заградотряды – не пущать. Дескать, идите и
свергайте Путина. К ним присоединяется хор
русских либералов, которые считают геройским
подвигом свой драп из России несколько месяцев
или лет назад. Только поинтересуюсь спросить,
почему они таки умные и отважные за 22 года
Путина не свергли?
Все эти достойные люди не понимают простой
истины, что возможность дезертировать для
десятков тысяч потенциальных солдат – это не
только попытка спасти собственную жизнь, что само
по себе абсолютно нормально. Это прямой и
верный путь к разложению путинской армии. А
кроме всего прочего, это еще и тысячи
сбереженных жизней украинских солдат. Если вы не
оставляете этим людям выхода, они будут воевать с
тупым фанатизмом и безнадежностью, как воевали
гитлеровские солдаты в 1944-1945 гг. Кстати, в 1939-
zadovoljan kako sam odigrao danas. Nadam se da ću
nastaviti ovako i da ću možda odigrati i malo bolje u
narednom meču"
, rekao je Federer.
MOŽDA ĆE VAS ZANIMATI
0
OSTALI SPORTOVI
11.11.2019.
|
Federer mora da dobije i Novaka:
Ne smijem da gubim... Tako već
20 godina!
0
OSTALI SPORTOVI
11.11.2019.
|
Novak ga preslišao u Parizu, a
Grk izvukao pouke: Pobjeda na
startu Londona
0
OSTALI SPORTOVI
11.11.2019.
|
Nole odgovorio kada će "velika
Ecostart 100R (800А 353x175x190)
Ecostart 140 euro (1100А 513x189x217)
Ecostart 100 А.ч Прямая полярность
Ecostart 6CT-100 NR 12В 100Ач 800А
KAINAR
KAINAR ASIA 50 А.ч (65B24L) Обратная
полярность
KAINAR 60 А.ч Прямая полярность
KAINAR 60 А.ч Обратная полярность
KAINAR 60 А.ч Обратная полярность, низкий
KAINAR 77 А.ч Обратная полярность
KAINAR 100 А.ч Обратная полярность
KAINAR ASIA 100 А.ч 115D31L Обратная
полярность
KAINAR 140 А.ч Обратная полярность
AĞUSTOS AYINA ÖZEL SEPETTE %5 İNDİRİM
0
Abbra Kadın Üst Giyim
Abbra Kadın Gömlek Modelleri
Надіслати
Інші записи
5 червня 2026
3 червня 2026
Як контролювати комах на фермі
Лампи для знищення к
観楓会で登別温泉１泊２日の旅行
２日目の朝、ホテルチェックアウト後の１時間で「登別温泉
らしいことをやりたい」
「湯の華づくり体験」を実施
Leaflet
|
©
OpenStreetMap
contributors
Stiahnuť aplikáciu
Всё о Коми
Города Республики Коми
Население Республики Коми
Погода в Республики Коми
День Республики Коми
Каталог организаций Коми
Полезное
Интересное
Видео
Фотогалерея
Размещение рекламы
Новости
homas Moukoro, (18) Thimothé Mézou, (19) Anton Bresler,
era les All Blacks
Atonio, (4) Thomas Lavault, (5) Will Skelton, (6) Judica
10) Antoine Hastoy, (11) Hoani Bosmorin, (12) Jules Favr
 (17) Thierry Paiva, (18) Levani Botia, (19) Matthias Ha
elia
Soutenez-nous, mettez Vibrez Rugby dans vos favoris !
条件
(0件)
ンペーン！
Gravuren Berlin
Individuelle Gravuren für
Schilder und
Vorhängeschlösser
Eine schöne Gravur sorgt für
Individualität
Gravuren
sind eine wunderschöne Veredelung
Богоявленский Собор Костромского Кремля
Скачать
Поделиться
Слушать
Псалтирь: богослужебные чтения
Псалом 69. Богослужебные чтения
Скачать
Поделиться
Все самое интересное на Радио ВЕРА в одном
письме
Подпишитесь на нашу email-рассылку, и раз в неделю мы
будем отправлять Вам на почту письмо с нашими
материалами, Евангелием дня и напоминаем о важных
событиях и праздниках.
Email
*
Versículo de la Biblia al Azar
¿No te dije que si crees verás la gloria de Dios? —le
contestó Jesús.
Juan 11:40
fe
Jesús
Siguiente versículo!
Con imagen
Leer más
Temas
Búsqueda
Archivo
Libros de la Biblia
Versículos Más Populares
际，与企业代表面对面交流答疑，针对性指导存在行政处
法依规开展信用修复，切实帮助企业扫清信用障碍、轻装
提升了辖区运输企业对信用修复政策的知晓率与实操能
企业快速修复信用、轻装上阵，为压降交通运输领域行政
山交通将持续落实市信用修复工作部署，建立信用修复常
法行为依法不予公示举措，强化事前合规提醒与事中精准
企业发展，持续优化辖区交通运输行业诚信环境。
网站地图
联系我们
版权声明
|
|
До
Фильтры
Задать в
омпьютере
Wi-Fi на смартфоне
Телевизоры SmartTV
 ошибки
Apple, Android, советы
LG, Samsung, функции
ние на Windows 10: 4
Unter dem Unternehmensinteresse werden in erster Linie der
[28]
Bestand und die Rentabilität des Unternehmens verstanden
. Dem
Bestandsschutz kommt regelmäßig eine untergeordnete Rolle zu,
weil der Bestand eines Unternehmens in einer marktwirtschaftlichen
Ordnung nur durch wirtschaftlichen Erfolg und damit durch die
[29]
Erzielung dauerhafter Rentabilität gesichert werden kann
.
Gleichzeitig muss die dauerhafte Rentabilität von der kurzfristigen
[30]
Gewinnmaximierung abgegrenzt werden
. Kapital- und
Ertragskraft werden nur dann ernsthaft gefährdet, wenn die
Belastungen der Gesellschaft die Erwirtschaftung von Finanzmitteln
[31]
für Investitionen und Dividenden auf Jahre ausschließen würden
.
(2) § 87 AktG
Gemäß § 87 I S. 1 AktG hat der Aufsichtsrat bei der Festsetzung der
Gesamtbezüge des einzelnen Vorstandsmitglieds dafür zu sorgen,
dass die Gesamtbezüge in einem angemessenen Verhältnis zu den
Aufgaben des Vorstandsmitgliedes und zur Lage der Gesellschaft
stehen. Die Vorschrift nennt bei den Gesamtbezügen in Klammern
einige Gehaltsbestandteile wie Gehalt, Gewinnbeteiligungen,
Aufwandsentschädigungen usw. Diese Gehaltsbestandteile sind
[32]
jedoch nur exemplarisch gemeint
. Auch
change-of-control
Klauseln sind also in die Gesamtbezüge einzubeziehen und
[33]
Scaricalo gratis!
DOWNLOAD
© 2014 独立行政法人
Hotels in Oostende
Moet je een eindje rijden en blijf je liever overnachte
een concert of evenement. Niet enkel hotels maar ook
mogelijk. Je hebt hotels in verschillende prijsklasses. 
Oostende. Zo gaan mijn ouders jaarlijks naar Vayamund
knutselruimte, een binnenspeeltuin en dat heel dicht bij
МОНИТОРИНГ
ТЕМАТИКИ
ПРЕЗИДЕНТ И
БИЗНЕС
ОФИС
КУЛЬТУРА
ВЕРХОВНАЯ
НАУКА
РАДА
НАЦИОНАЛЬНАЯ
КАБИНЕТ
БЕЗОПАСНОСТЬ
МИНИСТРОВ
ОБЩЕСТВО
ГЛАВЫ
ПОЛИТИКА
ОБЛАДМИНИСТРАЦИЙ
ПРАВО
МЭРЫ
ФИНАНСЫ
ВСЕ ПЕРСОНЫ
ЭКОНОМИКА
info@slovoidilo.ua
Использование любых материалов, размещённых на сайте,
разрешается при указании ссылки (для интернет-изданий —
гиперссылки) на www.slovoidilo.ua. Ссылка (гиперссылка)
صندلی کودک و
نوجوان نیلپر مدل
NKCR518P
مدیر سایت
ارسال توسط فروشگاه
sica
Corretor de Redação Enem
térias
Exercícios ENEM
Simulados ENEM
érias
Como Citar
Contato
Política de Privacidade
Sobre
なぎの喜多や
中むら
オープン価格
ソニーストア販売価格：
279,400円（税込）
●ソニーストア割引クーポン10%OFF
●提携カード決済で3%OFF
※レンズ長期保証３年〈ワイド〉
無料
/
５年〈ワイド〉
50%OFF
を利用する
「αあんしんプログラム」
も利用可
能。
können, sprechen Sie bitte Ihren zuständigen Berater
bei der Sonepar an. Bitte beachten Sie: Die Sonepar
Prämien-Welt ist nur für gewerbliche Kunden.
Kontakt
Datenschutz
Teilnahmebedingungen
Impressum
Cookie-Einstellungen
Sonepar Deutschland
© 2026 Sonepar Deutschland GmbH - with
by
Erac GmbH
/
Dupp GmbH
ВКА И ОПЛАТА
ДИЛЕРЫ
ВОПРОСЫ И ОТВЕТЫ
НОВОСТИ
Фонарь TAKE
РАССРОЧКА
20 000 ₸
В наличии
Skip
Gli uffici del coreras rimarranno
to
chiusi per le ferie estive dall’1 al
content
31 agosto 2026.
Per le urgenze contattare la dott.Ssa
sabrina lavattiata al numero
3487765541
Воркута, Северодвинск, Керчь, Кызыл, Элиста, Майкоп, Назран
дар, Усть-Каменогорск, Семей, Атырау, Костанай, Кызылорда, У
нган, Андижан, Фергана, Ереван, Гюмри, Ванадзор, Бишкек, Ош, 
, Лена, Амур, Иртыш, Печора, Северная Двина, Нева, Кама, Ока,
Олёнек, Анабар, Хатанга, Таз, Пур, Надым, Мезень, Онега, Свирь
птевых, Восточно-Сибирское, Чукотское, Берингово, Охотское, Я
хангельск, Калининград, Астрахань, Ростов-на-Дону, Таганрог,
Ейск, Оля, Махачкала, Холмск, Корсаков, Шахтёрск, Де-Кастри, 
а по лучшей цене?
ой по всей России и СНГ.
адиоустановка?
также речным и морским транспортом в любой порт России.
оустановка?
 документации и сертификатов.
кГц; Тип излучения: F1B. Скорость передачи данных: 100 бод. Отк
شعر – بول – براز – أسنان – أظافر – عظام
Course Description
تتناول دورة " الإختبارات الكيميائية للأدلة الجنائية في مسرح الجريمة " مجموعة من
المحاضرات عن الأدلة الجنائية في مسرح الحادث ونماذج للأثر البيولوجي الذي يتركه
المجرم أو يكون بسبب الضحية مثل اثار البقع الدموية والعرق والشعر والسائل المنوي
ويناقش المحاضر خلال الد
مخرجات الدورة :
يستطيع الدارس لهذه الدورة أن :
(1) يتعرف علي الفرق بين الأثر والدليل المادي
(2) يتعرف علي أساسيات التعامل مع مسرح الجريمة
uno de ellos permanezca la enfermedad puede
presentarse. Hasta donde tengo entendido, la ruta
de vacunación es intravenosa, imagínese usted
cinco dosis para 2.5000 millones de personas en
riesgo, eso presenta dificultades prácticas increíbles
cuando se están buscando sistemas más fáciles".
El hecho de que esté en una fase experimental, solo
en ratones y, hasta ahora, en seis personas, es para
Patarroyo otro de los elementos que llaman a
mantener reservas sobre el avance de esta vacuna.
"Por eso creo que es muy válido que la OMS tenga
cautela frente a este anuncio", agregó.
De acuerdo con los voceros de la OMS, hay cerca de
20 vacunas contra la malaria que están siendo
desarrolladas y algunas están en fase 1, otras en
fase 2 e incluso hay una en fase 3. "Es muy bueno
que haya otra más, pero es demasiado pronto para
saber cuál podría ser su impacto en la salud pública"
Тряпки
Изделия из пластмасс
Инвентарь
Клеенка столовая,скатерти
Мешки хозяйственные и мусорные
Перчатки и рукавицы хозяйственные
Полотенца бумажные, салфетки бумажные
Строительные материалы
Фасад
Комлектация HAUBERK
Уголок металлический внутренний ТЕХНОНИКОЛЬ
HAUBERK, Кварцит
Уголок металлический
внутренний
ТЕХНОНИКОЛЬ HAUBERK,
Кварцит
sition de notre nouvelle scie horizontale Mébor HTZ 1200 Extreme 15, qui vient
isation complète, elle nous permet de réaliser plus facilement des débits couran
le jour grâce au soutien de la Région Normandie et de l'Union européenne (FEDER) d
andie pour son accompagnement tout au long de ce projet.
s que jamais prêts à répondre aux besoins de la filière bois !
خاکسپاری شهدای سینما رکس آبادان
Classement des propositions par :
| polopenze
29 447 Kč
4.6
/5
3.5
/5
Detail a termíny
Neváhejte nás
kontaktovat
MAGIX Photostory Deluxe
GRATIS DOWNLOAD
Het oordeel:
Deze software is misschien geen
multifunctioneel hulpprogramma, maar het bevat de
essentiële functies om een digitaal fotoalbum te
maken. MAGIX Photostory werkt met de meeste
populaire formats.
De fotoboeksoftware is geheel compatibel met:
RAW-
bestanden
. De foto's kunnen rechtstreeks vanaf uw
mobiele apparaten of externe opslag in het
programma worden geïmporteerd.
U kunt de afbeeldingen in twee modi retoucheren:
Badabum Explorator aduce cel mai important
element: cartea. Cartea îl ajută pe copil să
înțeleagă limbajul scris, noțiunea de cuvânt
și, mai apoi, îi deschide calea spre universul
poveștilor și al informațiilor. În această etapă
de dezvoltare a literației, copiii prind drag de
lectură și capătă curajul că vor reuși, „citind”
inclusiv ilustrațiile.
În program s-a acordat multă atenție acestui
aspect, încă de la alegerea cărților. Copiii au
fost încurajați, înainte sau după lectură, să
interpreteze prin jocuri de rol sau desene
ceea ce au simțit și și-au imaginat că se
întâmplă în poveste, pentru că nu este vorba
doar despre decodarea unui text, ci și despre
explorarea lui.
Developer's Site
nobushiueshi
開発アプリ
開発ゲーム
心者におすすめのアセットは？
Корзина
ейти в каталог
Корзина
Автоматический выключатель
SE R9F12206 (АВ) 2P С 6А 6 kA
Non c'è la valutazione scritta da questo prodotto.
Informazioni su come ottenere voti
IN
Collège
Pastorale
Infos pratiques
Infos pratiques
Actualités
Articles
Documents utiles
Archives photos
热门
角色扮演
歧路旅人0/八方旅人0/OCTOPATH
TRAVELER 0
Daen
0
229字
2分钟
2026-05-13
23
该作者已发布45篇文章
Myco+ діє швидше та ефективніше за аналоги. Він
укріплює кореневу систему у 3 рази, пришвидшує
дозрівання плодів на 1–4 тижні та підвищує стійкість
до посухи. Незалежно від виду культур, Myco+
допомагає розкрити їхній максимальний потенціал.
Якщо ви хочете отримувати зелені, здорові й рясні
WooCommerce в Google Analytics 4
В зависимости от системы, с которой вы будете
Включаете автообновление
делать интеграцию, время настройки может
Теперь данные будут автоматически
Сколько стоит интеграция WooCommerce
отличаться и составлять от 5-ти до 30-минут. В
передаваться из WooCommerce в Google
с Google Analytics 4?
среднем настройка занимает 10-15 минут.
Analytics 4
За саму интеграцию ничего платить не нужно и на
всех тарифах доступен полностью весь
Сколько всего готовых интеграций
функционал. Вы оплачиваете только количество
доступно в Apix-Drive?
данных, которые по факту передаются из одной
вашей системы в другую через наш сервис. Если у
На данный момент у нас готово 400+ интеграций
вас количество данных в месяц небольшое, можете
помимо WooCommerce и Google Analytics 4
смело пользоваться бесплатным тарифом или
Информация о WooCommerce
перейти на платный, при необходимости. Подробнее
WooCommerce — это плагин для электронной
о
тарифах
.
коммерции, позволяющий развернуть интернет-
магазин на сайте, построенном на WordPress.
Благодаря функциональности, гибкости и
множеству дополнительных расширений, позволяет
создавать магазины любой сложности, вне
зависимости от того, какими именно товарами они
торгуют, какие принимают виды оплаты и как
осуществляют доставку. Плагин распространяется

What needs to be done
Reproduce verbatim the stretch of the data from its beginning through the line containing "истины, что возможность дезертировать для", including both ends.

Your solution
заградотряды – не пущать. Дескать, идите и
свергайте Путина. К ним присоединяется хор
русских либералов, которые считают геройским
подвигом свой драп из России несколько месяцев
или лет назад. Только поинтересуюсь спросить,
почему они таки умные и отважные за 22 года
Путина не свергли?
Все эти достойные люди не понимают простой
истины, что возможность дезертировать для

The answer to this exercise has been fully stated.